Details
-
Bug
-
Status: Closed
-
Critical
-
Resolution: Fixed
-
Impala 2.10.0
-
None
-
ghx-label-7
Description
The Impala docs currently state that strings have a maximum size of 32kb. http://impala.apache.org/docs/build/html/topics/impala_string.html
This is misleading and causes confusion. We should clarify this in a way that makes it clear that 32kb is not the actual limit, but also makes it clear that performance and memory consumption will degrade with larger strings.
Here's what the behaviour is. Unsure the best way to succinctly characterise it.
- We expect that queries operating on 32KB strings will work reliably and not hit significant performance or memory problems (unless you have very complex queries, very many columns, etc).
- There is an absolute hard limit of ~ 2GB on strings.
- Memory consumption of queries will grow as string sizes increase and the probability of hitting "memory limit exceeded" will increase.
- Performance of queries will decrease as strings get larger.

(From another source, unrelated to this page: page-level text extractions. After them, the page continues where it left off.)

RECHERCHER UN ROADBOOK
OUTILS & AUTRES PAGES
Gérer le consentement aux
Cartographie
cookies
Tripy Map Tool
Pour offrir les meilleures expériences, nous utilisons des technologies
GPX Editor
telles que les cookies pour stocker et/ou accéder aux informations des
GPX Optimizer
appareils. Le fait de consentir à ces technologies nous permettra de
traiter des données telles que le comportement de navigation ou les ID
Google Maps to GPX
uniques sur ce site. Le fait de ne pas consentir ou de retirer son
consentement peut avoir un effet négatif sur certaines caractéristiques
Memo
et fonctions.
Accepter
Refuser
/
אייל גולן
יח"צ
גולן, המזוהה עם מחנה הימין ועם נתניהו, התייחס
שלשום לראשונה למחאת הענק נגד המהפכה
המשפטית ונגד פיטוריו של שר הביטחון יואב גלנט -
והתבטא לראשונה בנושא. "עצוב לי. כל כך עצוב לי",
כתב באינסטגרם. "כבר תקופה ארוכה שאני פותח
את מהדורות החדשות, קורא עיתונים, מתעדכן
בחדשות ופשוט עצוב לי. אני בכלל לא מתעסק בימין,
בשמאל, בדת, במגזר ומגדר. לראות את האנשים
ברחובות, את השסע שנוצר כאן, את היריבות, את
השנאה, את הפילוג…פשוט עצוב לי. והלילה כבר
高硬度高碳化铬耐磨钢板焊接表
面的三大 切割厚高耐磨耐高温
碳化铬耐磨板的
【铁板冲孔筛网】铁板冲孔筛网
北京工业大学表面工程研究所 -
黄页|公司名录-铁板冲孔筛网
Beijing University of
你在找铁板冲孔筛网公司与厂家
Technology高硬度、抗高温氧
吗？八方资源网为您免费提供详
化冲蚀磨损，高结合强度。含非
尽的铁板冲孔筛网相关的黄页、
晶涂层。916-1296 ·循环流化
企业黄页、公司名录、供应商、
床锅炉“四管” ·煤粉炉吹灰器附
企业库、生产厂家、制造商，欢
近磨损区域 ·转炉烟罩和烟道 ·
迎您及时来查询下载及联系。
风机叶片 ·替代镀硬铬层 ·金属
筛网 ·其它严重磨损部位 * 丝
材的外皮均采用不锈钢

- The row size (i.e. total size of all string and other columns) is limited in various places by the implementation of various operators.

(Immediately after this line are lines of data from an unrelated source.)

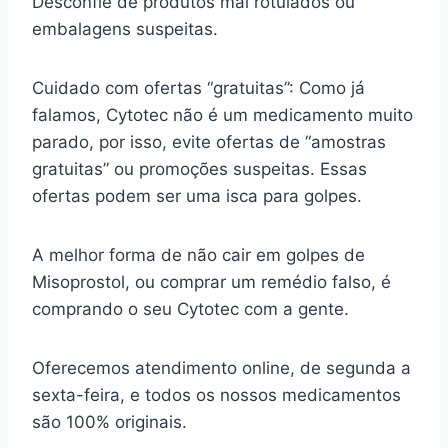
Desconfie de produtos mal rotulados ou
embalagens suspeitas.
Cuidado com ofertas “gratuitas”: Como já
falamos, Cytotec não é um medicamento muito
parado, por isso, evite ofertas de “amostras
gratuitas” ou promoções suspeitas. Essas
ofertas podem ser uma isca para golpes.
A melhor forma de não cair em golpes de
Misoprostol, ou comprar um remédio falso, é
comprando o seu Cytotec com a gente.
Oferecemos atendimento online, de segunda a
sexta-feira, e todos os nossos medicamentos
são 100% originais.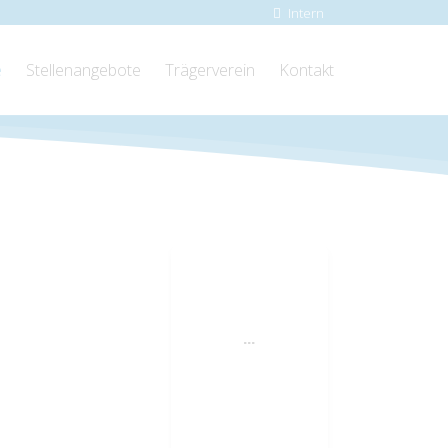
Intern
e
Stellenangebote
Trägerverein
Kontakt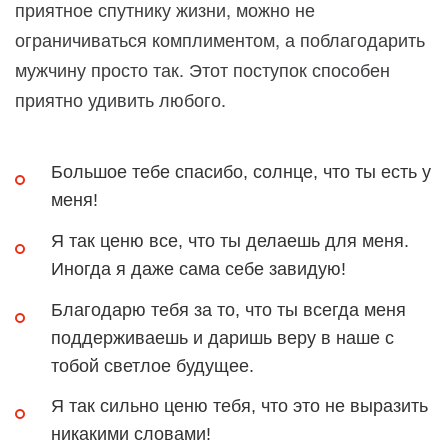
приятное спутнику жизни, можно не
ограничиваться комплиментом, а поблагодарить
мужчину просто так. Этот поступок способен
приятно удивить любого.
Большое тебе спасибо, солнце, что ты есть у
меня!
Я так ценю все, что ты делаешь для меня.
Иногда я даже сама себе завидую!
Благодарю тебя за то, что ты всегда меня
поддерживаешь и даришь веру в наше с
тобой светлое будущее.
Я так сильно ценю тебя, что это не выразить
никакими словами!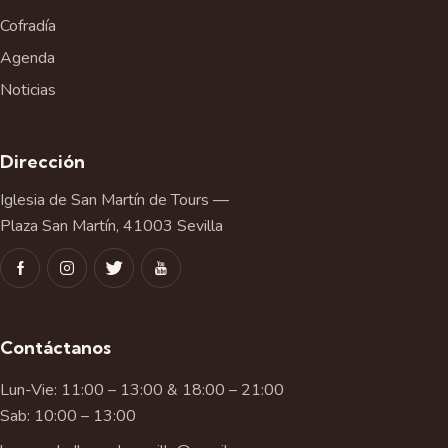
Cofradía
Agenda
Noticias
Dirección
Iglesia de San Martín de Tours —
Plaza San Martín, 41003 Sevilla
Contáctanos
Lun-Vie: 11:00 – 13:00 & 18:00 – 21:00
Sab: 10:00 – 13:00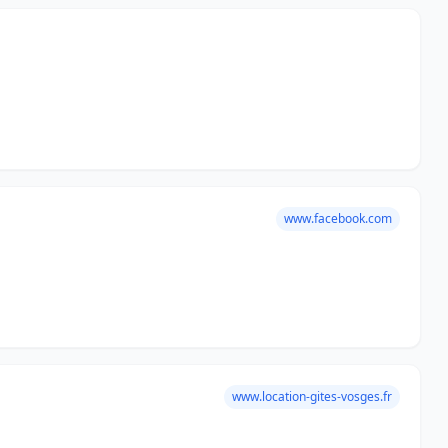
www.facebook.com
www.location-gites-vosges.fr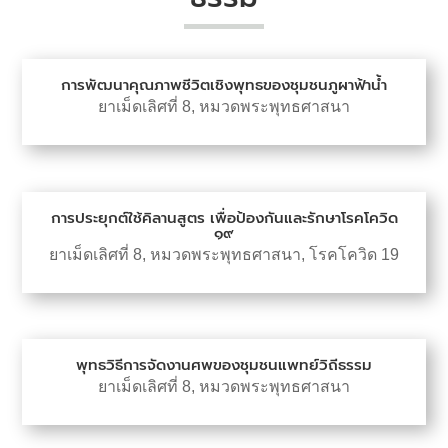
การพัฒนาคุณภาพชีวิตเชิงพุทธของชุมชนภูผาฟ้าน้ำ
ยาเม็ดเลิศที่ 8
,
หมวดพระพุทธศาสนา
การประยุกต์ใช้คิลานสูตร เพื่อป้องกันและรักษาโรคโควิด
๑๙
ยาเม็ดเลิศที่ 8
,
หมวดพระพุทธศาสนา
,
โรคโควิด 19
พุทธวิธีการจัดงานศพของชุมชนแพทย์วิถีธรรม
ยาเม็ดเลิศที่ 8
,
หมวดพระพุทธศาสนา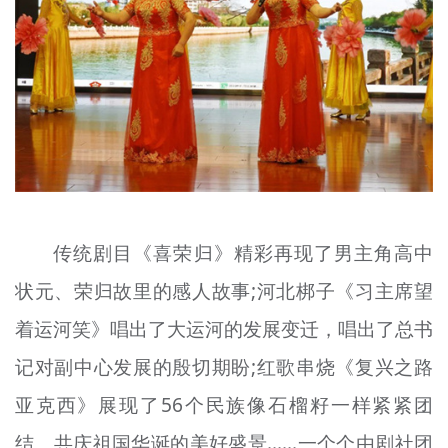
传统剧目《喜荣归》精彩再现了男主角高中
状元、荣归故里的感人故事;河北梆子《习主席望
着运河笑》唱出了大运河的发展变迁，唱出了总书
记对副中心发展的殷切期盼;红歌串烧《复兴之路
亚克西》展现了56个民族像石榴籽一样紧紧团
结、共庆祖国华诞的美好盛景......一个个由剧社团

- Rows coming from the right side of any hash join
- Rows coming from either side of a spilling hash join
- Rows being sorted
- Rows in a grouping aggregation.
In Impala <= 2.9 the default limit in those places is 8MB.
With the IMPALA-3200 changes that default number may decrease significantly, to 2MB or less, but there will be a new query option, something like MAX_ROW_SIZE, that will make this row size limit configurable on a per-query basis.